RC728 — First Home Savings Account (FHSA) Return
Form RC728, First Home Savings Account (FHSA) Return is used to report and calculate taxes payable on certain FHSA events, such as excess contributions, non-qualified investments, prohibited investments, and advantages received in relation to your FHSA during the tax year.
📥 Download the Form
- RC728 — Standard PDF
- RC728 — Accessible Fillable PDF (use Acrobat Reader 10+)
- Official RC728 page on Canada.ca
🧾 When You Must File RC728
You must file Form RC728 if you have FHSA taxes payable for the year. This includes tax for:
- Excess FHSA amounts (over-contributions) — 1% tax per month on the highest excess amount.
- Non-qualified investments held in your FHSA.
- Prohibited investments in your FHSA.
- Advantages received through the FHSA.
Most FHSA holders do not owe FHSA tax, and therefore do not need to file RC728 unless one of these situations applies.
📆 Filing Deadline
The return and any taxes payable are generally due on or before June 30 of the year following the year in which FHSA taxes became payable. If you file late, penalties and interest may apply.
📊 Related Schedules and Forms
- RC728-SCH-A — Schedule A: Excess FHSA Amounts — used when you have excess FHSA amounts and must calculate tax owing.
- RC729 — Request for Waiver or Cancellation of Tax on your Excess FHSA Amount — for requesting relief from excess-FHSA tax.
📋 Filing Steps
- Download and save the RC728 PDF to your computer (open with Acrobat Reader 10 or later).
- Complete all applicable sections that relate to your FHSA transactions during the year.
- If you have excess FHSA amounts, complete and attach Schedule A.
- Submit the return and pay any tax owing by the due date (typically June 30).
📌 Common Scenarios That Trigger RC728 Filing
Examples include:
- You contributed or transferred more to your FHSA than your available participation room.
- You held non-qualified or prohibited investments in your FHSA during the year.

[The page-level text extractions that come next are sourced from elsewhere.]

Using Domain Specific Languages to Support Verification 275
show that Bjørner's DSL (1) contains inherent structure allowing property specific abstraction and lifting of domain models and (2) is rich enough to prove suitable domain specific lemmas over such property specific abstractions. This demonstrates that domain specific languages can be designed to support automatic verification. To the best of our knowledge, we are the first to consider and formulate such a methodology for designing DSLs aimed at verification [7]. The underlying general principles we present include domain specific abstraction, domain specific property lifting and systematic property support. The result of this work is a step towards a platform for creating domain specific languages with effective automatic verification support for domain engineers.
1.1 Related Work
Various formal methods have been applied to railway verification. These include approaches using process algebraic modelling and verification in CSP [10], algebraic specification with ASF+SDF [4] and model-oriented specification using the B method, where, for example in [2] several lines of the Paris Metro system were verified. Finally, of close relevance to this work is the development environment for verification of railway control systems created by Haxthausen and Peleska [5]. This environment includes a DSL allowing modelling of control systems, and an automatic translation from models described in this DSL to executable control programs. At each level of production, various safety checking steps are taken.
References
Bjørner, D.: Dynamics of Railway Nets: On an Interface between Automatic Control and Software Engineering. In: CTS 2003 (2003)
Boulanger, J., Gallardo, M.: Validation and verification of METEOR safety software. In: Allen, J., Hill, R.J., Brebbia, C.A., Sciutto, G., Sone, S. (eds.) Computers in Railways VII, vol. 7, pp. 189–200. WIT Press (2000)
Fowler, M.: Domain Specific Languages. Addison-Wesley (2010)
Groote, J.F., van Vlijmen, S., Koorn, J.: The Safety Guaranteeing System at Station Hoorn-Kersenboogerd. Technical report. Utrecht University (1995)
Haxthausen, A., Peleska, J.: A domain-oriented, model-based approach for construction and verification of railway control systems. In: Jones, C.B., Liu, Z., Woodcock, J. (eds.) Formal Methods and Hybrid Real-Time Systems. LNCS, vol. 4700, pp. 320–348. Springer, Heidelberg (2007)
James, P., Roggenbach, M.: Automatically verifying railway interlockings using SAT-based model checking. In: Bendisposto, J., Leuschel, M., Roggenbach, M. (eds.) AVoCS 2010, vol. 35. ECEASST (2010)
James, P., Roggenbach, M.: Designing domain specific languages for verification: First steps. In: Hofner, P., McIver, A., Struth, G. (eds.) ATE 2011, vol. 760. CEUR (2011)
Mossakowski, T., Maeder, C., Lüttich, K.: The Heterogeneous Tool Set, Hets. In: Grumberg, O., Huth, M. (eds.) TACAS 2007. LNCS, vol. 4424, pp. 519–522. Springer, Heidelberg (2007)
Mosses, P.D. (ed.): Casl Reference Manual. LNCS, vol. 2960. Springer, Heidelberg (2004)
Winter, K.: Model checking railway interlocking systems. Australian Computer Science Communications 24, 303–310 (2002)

- An advantage (such as a benefit or loan) was provided in relation to your FHSA.
📍 Important Tips
- If you do not file when required, the CRA may issue an assessment based on available information and charge interest until the balance owing is paid.
- Keeping accurate FHSA contribution and transaction records helps ensure correct reporting and avoids unnecessary tax.
- If you disagree with an FHSA assessment or reassessment, you can request an explanation from the CRA.
🧠 FHSA Background (Context)
The First Home Savings Account (FHSA) is a registered plan that helps first-time home buyers save tax-free for a home purchase. Contributions are tax deductible, and qualifying withdrawals for a first home purchase are tax free.
RC728 is specifically designed to report FHSA situations where tax is payable (excess contributions, etc.).